Ich hielt mich jetzt hinter ihm.
Von Langeweile keine Rede mehr. Die Reststrecke nach Berlin wurde enervierend. Ich zählte jeden Kilometer einzeln mit, rechnete die Fahrzeitminuten bis zur Grenzkontrolle aus.
Acht Minuten noch, fünf, zwei.
Vor Dreilinden überholte ich die beiden Fahrzeuge vor mir und setzte mich direkt hinter den Opel.
Schrittempo. Stopp. Anfahren. Schrittempo weiter.
Wir wurden von greller Lautsprechermusik und Vopos mit umgehängten Kalaschnikow-Pistolen empfangen. Zehn, fünfzehn, viel zu viele; aber hier, wo zwei Transitstrecken zusammenkommen, herrscht immer Hochbetrieb.
Im übrigen treten Vopos selten allein auf. »Sie kommen immer zu zweit«, lautet eine der gängigen Redensarten. »Weil einer allein die acht Klassen Grundschule nicht zusammenbringt.«
Wie die meisten Witze war er maßlos übertrieben; selbst Abiturienten meldeten sich ›freiwillig‹ zur Volkspolizei, um hinterher die Genehmigung zu einem Studium zu erhalten.

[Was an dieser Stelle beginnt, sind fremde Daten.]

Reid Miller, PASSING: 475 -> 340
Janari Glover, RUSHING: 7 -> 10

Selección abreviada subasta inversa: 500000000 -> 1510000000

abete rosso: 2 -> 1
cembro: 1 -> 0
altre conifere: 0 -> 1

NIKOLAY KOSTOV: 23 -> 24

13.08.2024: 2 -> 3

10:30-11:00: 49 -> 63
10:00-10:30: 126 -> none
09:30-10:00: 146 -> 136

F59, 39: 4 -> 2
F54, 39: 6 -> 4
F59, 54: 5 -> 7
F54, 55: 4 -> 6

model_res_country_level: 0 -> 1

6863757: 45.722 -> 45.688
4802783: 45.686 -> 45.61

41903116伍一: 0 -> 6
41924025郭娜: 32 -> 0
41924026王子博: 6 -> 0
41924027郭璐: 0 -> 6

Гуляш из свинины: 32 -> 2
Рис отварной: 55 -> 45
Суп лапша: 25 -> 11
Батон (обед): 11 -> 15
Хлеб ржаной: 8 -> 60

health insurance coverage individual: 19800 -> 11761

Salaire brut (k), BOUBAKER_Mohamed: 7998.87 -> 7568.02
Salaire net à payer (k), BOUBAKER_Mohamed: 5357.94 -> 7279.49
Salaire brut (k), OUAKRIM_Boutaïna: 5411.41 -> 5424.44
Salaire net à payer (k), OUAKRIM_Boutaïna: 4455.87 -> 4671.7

Renate hielt unsere Pässe aufgeschlagen in der Hand.
Ich schloß ganz dicht zum Wagen Forbachs auf. Es geschah langsam, wie in Zeitlupe.
Der Opel wurde von Uniformierten umringt.
Sie schrien die beiden Insassen an. Sie mußten aussteigen und die Hände hochnehmen, das Entsetzen lief ihnen wie kochende Milch über die Gesichter, als ihre Taschen durchsucht wurden.
Ein Vopo setzte sich in den Wagen, brachte ihn weg.
Ein anderer winkte mich heran; er prüfte die Papiere längst nicht mehr so sorgfältig wie sonst üblich; er wollte die Augenzeugen der Verhaftung schnell loswerden.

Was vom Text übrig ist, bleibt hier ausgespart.